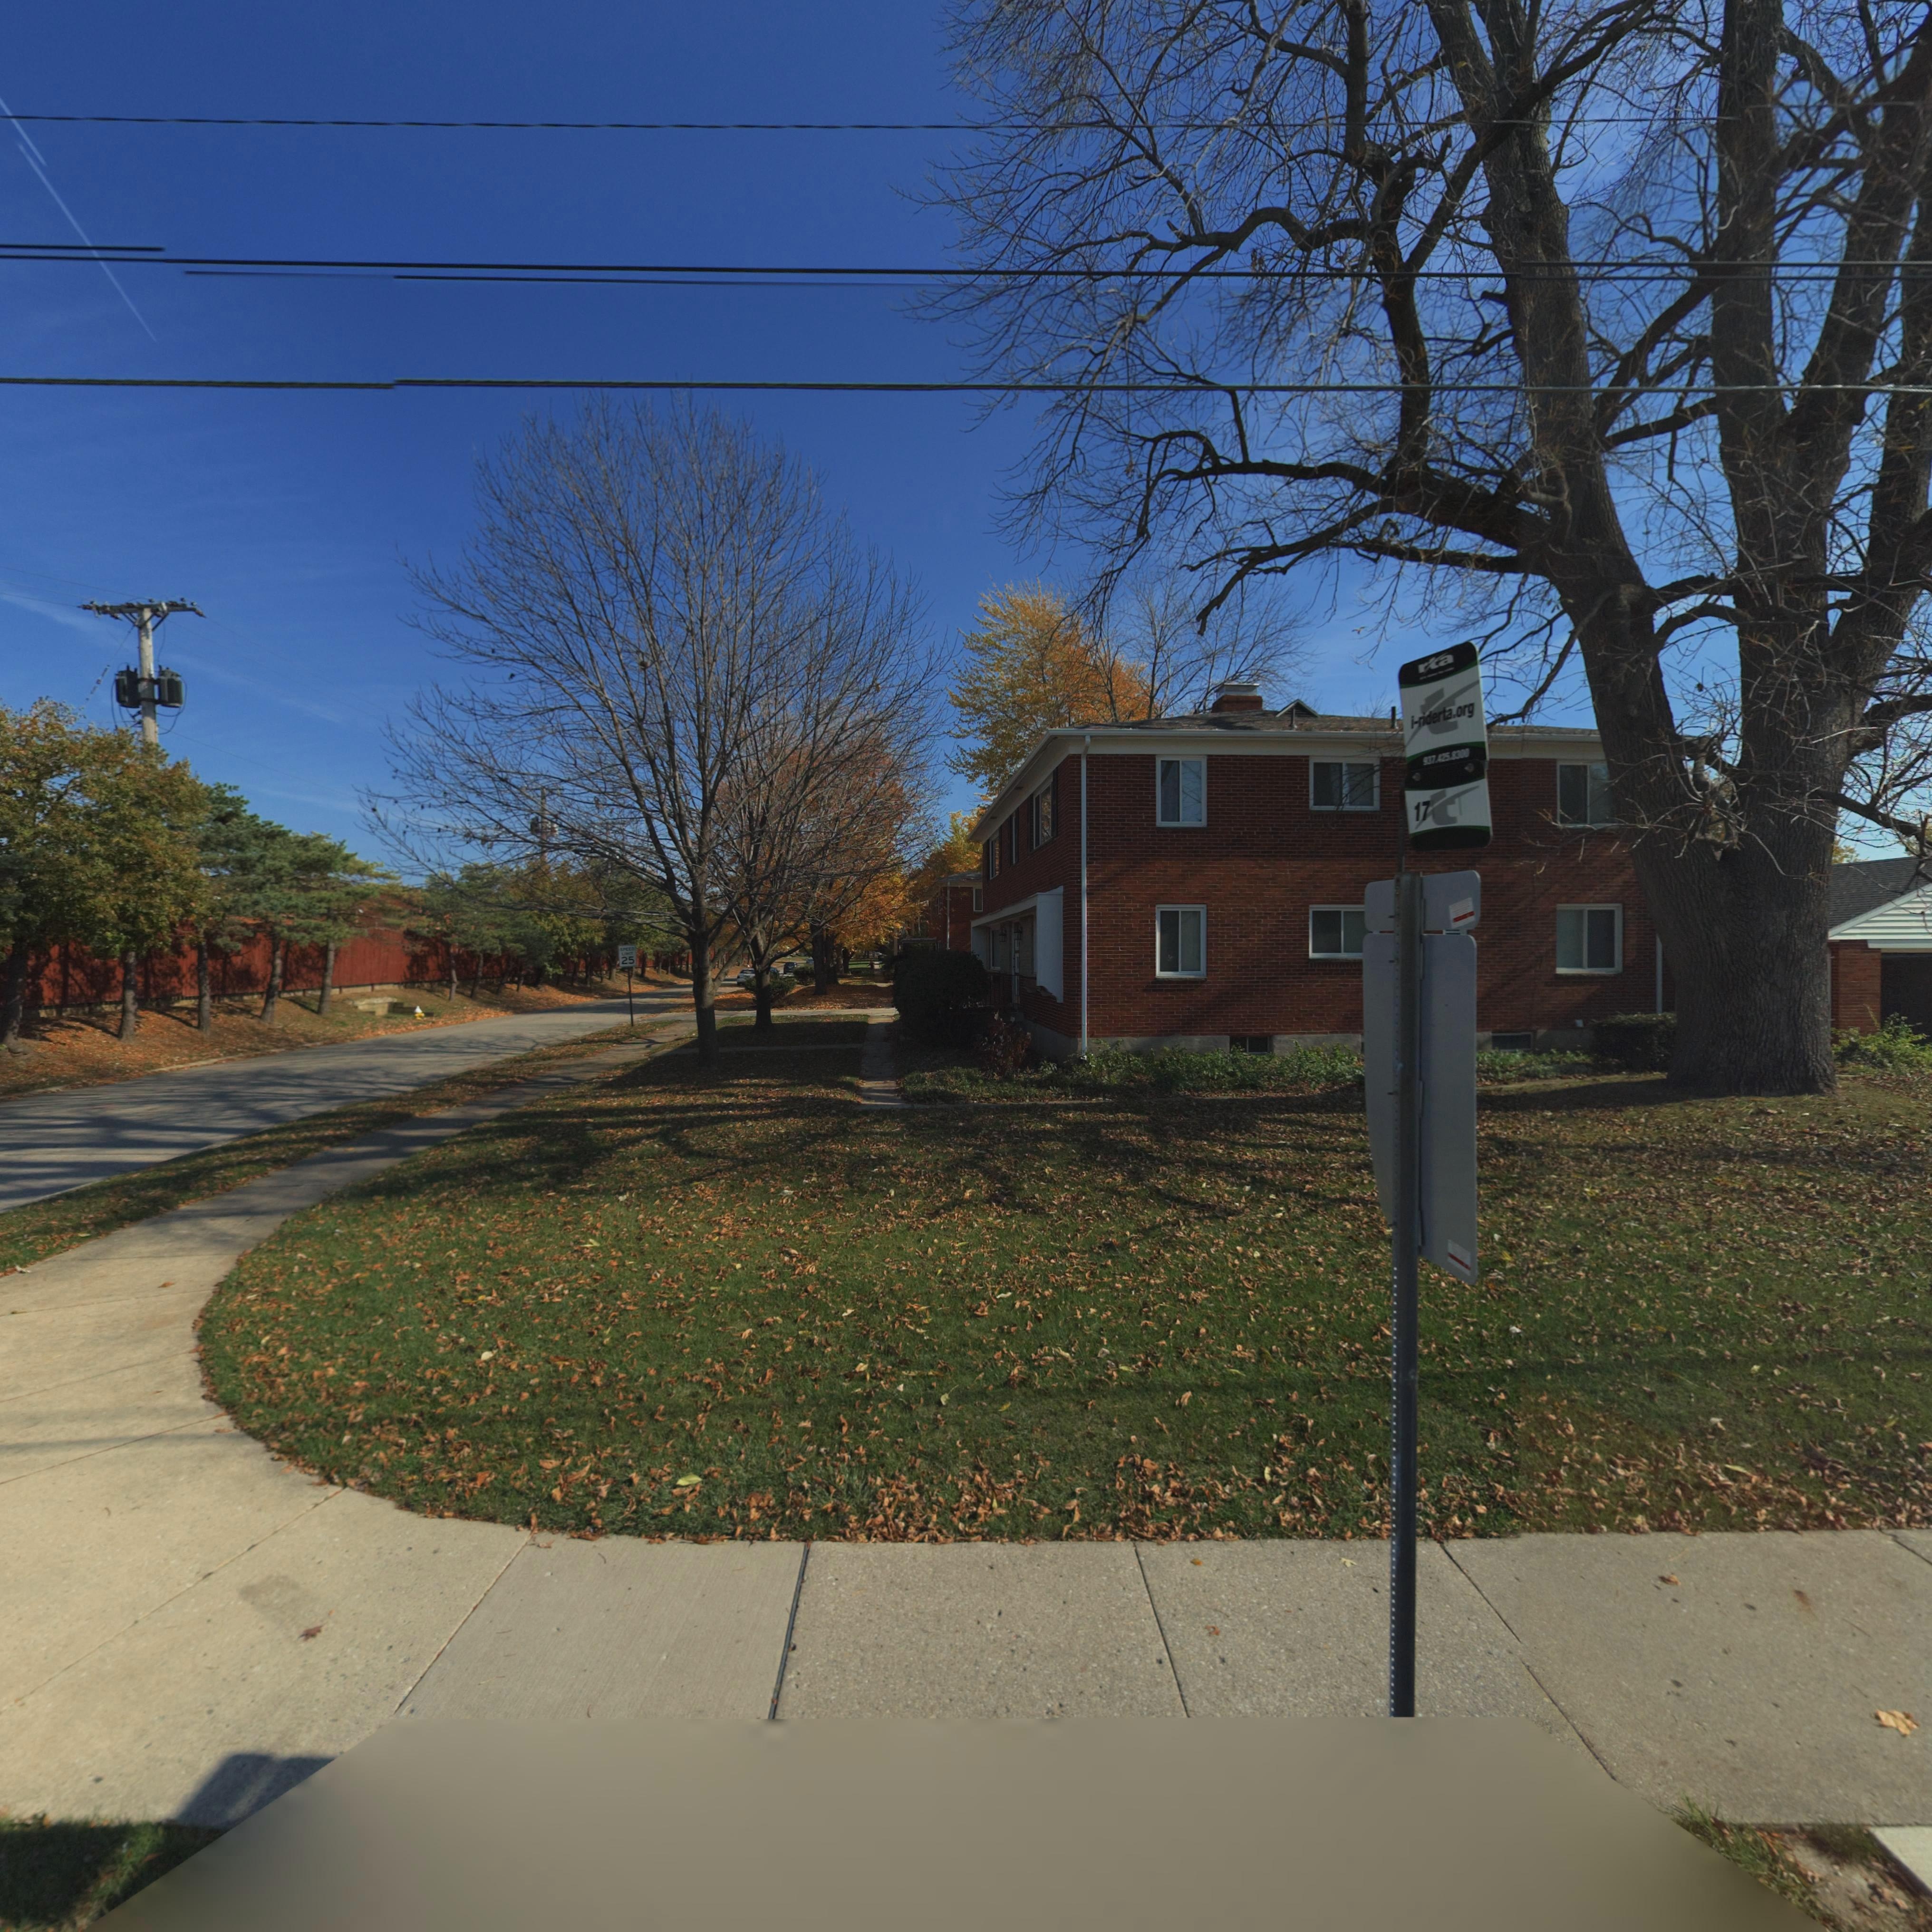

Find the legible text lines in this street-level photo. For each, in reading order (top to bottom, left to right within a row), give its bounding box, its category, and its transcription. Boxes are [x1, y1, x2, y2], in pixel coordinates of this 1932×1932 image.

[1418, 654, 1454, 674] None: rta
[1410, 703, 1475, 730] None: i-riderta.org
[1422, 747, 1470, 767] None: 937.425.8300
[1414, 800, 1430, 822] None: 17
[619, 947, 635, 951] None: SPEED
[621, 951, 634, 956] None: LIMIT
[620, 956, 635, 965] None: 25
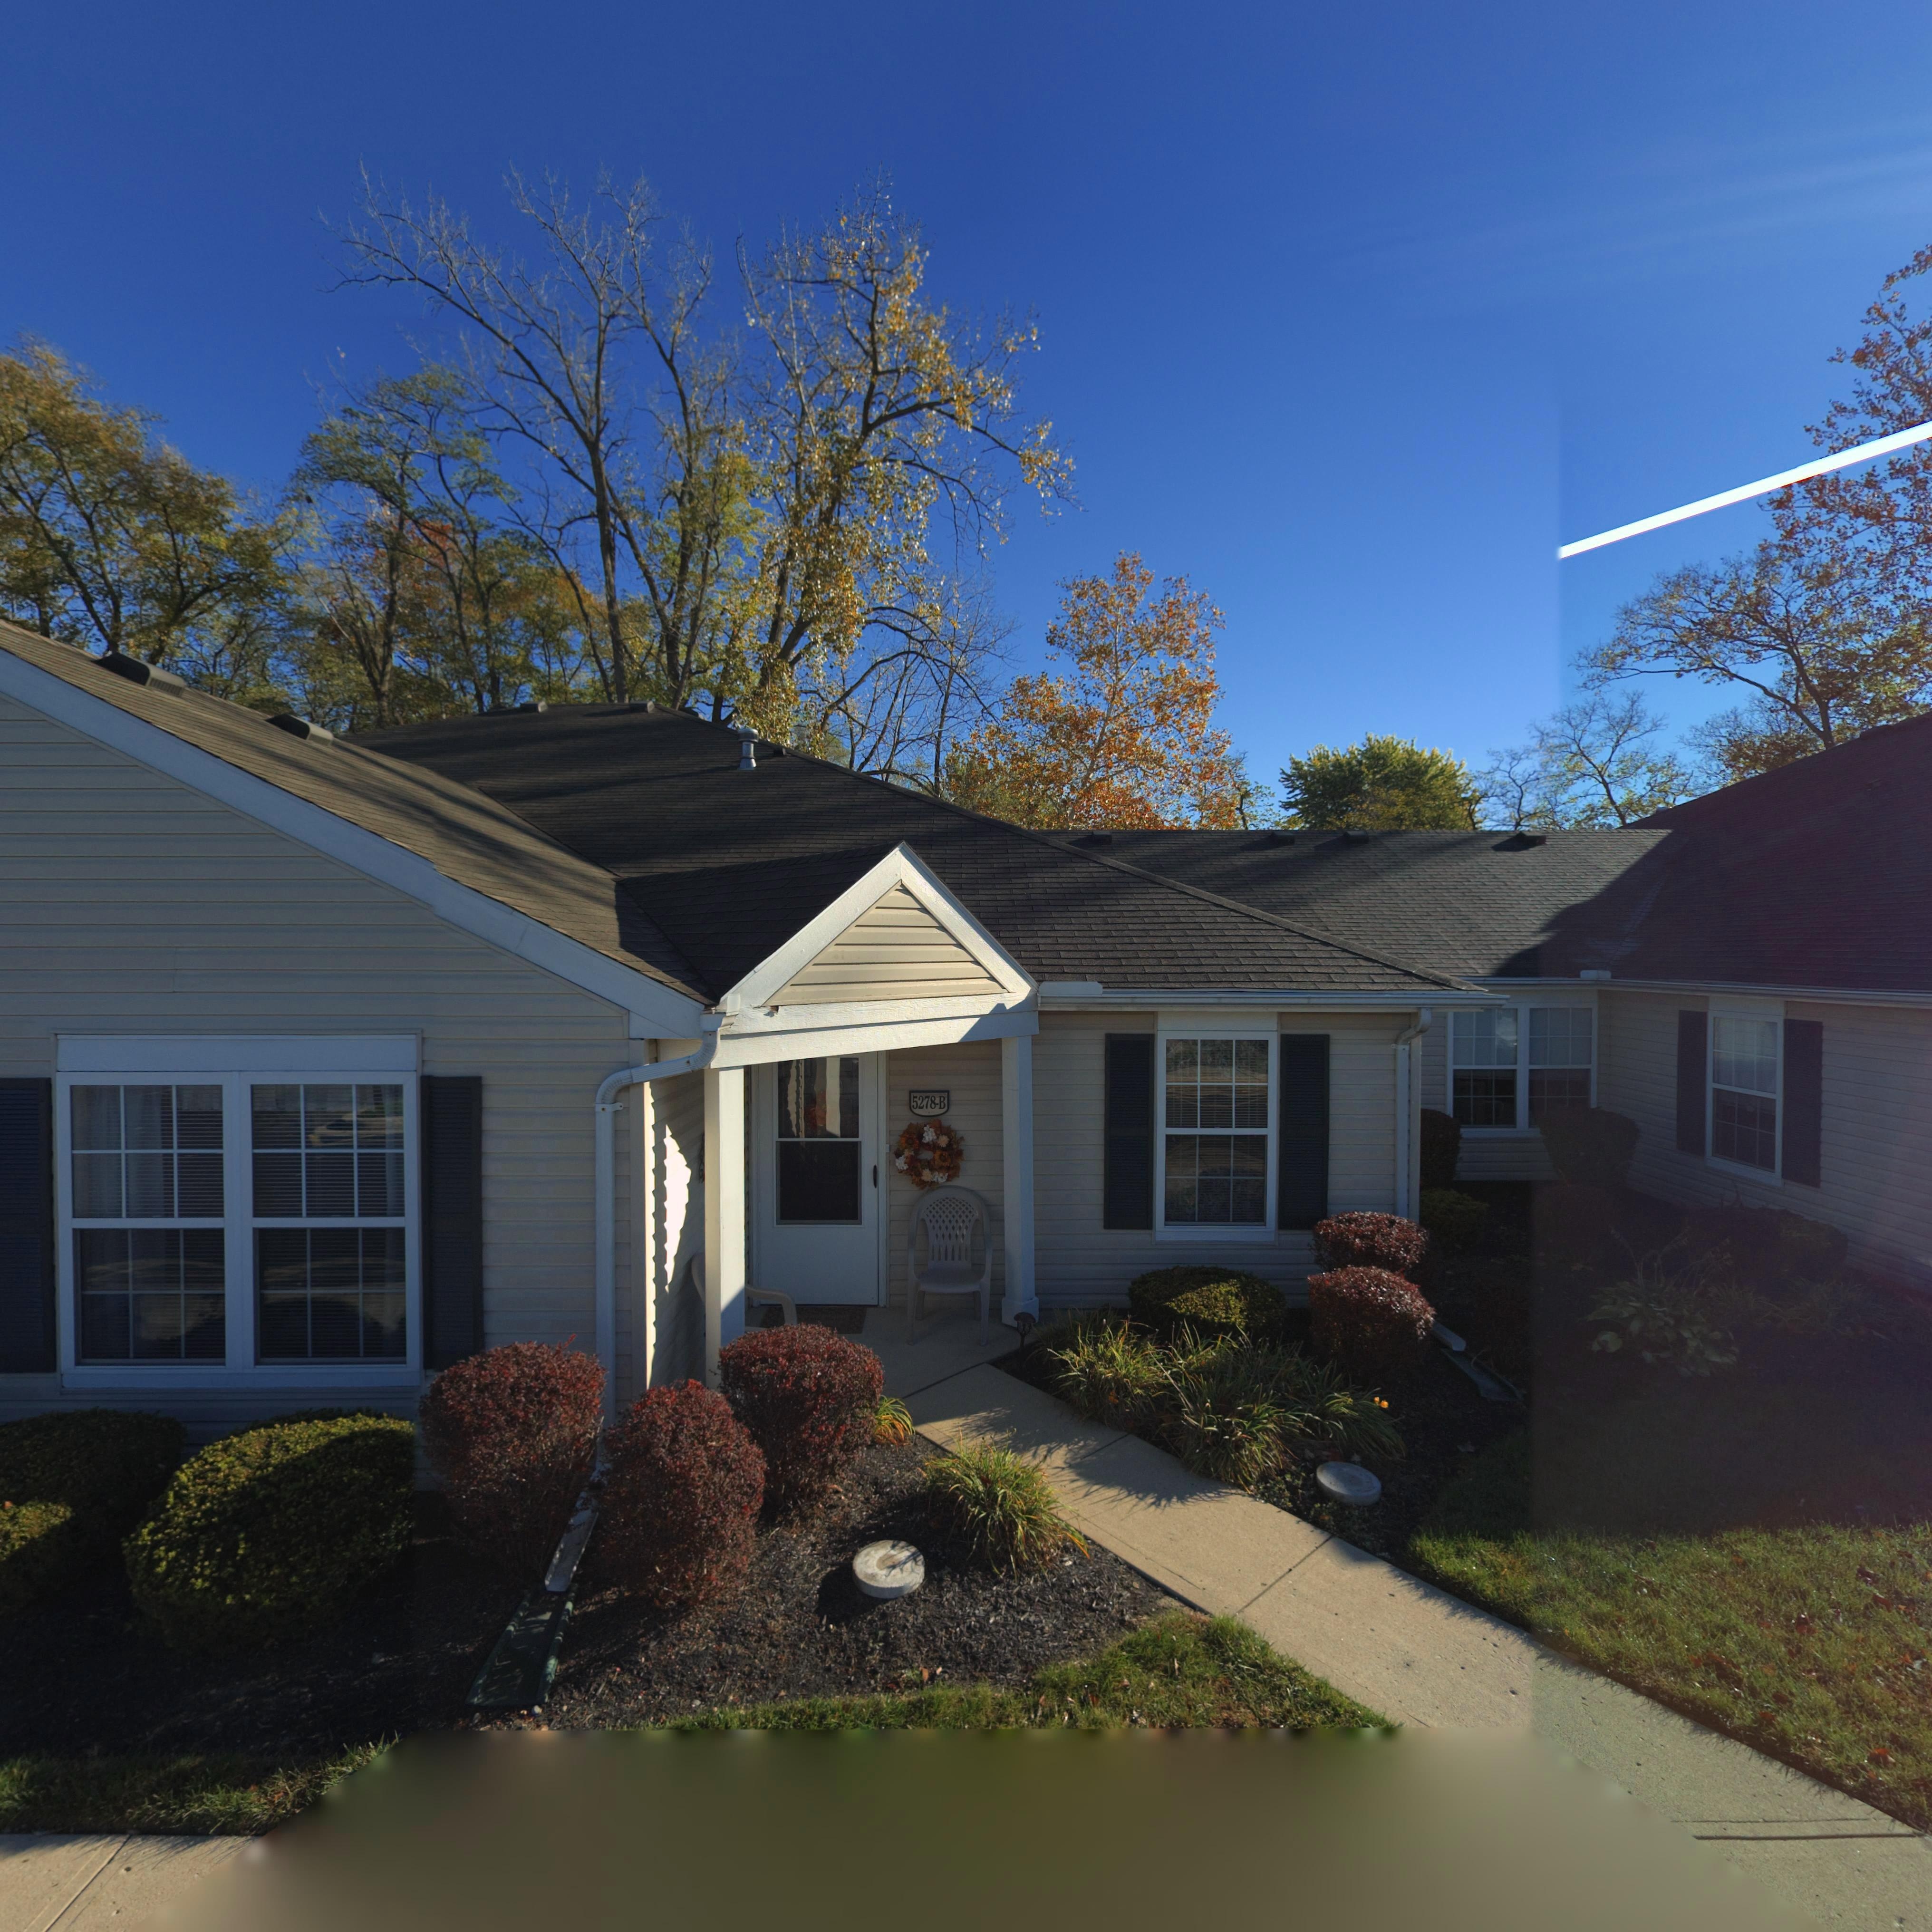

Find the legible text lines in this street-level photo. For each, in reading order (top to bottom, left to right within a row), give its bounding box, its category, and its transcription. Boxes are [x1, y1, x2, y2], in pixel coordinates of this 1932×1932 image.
◆ ◆ ◆
DIRECTIVE: Write out the items again with "street-level photo" replaced by "street scene" everywhere it occurs and everything else left as it stands. Omit the pictures.

WRITTEN ANSWER:
Find the legible text lines in this street scene. For each, in reading order (top to bottom, left to right within a row), give its bounding box, its category, and its transcription. Boxes are [x1, y1, x2, y2], in pixel coordinates of this 1932×1932 image.

[1418, 654, 1454, 674] None: rta
[1410, 703, 1475, 730] None: i-riderta.org
[1422, 747, 1470, 767] None: 937.425.8300
[1414, 800, 1430, 822] None: 17
[619, 947, 635, 951] None: SPEED
[621, 951, 634, 956] None: LIMIT
[620, 956, 635, 965] None: 25

Find the legible text lines in this street scene. For each, in reading order (top to bottom, left to right within a row), give its bounding box, its category, and its transcription. Boxes are [x1, y1, x2, y2], in pixel coordinates of this 1932×1932 image.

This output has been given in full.